You crammed a lot in your nutshell, but here's a few other things that bear mention: The Brown v. Board of Education Surpreme Court Decision ordering school desegregation with "all deliberate speed," growth of suburbs, girls' long full skirts with poodle appliques, American Abstract Expressionist painting, the Korean War, Uncle Miltie, Science Fiction/horror movies with creatures mutated by atomic radiation, and guys' greasy hairdo's with pompadours in front and "d.a.'s" in the back.
Stan I think you covered it. Pretty much everything else would fall under one of those categories.
You guys have pretty much covered it all. However, I would like to mention some of the adds that realy hit their peak in the 60s.
"Brylcream, a little dab 'll do ya,
Brylcream, you look so dab-a-nair
Brylcream, the gals 'll all pursue ya,
Simply rub a little in your hair."
When you're feeling low, Eno,
It's mild and gentle
And good, good tasting,
Dave, I'm familiar with the Brylcream jingle, but I've never heard the one for Eno, nor do I have any idea what the product is. Is it something that was only marketed in your neck of the woods, and not down here on the East coast of the US?
Here's another that I'll never forget ... no matter how hard I've tried:
"Use Ajax, boom boom
The foaming cleanser
Da da da da da da da da
Floats the dirt right down the drain
Bu bu bu bu bu bu bu bu boom!"
Yes, Murray, I forgot; Eno didn't do all that well in the US because it was competing with Alka Seltser which was already well established. It was Canadian and started out well, but AS eventually bought them out I think. And yes I remember Ajax.
So far monbody's mentioned sack dresses, which came out in the late '50s. There was even a song--Take Back The Sack, the first line of which went 'Take back the sack an' put it on the rack an' bring the sweater back.' That & 15¢ gas & Luckies at 21¢ a pack. 'The Prom' included a $6 tux rental, a $3 corsage, 2 $1 tiickets, & you drove Dad's car because it looked better'n yours & there were no limos to rent. I can also recall Model A Fords still being used as transportation, not 'antiques,' as late as the late '50s. My 1st car--1956--was a 1924 Model T touring. That ol' bucket was fun. We had a drive-in movie that advertised '60¢ a carload.' With work, you can pack 24 kids into a Model T touring with the top down. They called the TV station, had us come thru again to be filmed--& then went up to $1 a carload the next week.

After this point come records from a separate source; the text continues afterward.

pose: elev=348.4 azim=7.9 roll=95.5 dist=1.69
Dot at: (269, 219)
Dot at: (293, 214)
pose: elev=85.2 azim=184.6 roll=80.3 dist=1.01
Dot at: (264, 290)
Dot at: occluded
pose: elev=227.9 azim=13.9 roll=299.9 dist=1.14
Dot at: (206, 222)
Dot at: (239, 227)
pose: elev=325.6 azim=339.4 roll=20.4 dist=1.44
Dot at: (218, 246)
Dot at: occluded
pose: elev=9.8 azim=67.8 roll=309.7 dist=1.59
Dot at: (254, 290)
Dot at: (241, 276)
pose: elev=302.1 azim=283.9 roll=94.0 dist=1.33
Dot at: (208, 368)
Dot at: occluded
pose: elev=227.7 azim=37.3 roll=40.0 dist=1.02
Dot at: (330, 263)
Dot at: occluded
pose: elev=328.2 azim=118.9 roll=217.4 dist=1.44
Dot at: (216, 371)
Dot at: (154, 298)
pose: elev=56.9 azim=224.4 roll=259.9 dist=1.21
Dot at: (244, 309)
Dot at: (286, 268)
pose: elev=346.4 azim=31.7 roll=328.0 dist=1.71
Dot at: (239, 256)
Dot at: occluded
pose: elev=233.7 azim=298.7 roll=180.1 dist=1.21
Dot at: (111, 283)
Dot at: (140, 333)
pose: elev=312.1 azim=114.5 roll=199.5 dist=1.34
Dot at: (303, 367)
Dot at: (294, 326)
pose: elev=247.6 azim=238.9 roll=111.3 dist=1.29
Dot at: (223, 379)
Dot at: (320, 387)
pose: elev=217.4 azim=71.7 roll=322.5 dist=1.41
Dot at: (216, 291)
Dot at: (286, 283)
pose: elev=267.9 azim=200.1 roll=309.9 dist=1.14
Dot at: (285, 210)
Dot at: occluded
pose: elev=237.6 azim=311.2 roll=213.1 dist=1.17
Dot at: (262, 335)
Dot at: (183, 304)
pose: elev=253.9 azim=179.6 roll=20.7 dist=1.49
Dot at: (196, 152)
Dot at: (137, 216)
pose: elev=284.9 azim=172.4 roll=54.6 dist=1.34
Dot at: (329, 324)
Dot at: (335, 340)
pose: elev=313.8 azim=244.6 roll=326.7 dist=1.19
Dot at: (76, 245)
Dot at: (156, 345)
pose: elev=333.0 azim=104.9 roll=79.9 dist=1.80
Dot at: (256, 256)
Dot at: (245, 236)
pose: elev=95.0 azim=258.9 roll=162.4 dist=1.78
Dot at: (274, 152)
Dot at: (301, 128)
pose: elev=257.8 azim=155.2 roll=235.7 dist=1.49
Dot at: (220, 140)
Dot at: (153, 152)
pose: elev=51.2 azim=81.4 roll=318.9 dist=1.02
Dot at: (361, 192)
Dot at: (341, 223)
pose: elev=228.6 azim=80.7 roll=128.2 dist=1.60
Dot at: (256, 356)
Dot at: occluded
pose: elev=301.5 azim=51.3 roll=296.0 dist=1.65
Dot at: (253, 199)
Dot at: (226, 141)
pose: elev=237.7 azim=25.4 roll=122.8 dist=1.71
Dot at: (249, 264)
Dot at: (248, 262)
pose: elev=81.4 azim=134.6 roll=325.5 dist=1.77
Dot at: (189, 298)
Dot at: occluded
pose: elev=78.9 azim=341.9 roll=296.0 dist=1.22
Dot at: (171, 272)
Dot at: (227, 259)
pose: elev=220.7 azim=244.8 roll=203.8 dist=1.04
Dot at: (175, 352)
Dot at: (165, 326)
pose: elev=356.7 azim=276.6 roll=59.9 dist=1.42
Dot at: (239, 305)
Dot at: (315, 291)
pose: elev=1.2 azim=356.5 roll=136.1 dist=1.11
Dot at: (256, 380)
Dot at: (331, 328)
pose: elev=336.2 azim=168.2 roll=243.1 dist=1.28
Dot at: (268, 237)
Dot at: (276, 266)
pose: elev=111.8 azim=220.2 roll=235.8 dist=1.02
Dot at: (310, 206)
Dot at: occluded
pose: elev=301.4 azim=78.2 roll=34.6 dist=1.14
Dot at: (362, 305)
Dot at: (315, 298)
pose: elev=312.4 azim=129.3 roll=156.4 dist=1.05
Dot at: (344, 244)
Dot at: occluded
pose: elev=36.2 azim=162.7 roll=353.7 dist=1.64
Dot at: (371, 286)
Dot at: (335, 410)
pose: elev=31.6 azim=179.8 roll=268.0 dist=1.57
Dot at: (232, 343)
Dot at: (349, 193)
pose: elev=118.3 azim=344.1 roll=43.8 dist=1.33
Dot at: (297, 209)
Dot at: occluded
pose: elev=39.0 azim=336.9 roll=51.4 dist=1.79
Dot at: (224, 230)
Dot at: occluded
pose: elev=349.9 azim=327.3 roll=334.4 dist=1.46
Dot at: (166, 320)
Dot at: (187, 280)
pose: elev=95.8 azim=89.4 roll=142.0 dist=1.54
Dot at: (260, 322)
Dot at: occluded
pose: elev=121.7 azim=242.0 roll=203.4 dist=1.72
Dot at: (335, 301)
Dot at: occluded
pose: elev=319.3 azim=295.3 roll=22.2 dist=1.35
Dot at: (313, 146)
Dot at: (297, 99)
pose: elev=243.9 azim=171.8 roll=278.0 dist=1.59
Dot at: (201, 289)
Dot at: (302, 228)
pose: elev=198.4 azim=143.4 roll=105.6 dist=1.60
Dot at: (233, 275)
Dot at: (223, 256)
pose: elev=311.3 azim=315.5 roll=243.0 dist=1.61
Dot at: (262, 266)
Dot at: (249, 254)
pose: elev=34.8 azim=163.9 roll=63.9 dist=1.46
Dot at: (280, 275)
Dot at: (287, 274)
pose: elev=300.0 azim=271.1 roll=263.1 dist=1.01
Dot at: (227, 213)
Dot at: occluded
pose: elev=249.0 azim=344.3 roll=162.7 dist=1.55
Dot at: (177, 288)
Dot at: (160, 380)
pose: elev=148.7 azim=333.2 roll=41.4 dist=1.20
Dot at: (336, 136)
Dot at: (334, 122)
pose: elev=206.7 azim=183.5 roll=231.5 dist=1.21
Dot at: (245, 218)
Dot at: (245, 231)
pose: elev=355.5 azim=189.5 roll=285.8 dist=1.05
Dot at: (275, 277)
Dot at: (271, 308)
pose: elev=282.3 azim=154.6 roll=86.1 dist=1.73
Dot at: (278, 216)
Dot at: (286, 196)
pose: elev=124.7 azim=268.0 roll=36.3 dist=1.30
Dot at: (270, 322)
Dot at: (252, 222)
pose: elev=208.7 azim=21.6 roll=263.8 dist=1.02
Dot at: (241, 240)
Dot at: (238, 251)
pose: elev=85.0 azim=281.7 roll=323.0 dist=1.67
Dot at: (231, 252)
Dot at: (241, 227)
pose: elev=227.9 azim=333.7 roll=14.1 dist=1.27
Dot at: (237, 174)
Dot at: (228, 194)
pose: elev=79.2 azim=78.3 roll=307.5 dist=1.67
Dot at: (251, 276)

I forgot to mention the drive-ins,, both the movie type and the hamburger places,, with car hops wearing short skirts and on roller-skates,,
Got my first "car" in 1958, It was a 1939 Chevy pickup. Went to the drive-in with the back full of guys on $1 night,,, the local drive in changed the policy and specified it had to be a car,, no pick-ups full.
We would back into the space, drop the tailgate, and watched the show. Of course a lot of the guys spent more time walking around looking for "chicks." (no disrespect intended to the ladies for using that term)
With one exception, the only drive-in cafes in Austin were local ones. The Pig Stand was the only chain, & it came out of San Antonio. None of ours had short-skirt carhops on roller skates. The first 'chain' in Austin was KFC. A hamburger joint called '2J's' picked up on the franchise when the old man was still selling it out of his car. We finally got a McDonald's in the early '60s, when the sign said 'Over 4 Million Sold.' Now, of course, there are plastic ticky-tacky joints all over the town. The best burger in Austin, tho, is at an independent place called Martin's Kum-Back, better known as 'Dirty Martin's' or just 'Dirty's.' The only place I've ever gotten a burger as good as the ones at Dirty's was Little Hipp's in San Antonio, which is now out of business because Layne Hipp died. The best burger in Seguin is at PJ's on the square, across from the courthouse. The best burgers in San Antonio are at the Jim's restaurants. The Jim's mushroom-swiss burger is over the top. They also have the best onion rings you'll find anywhere.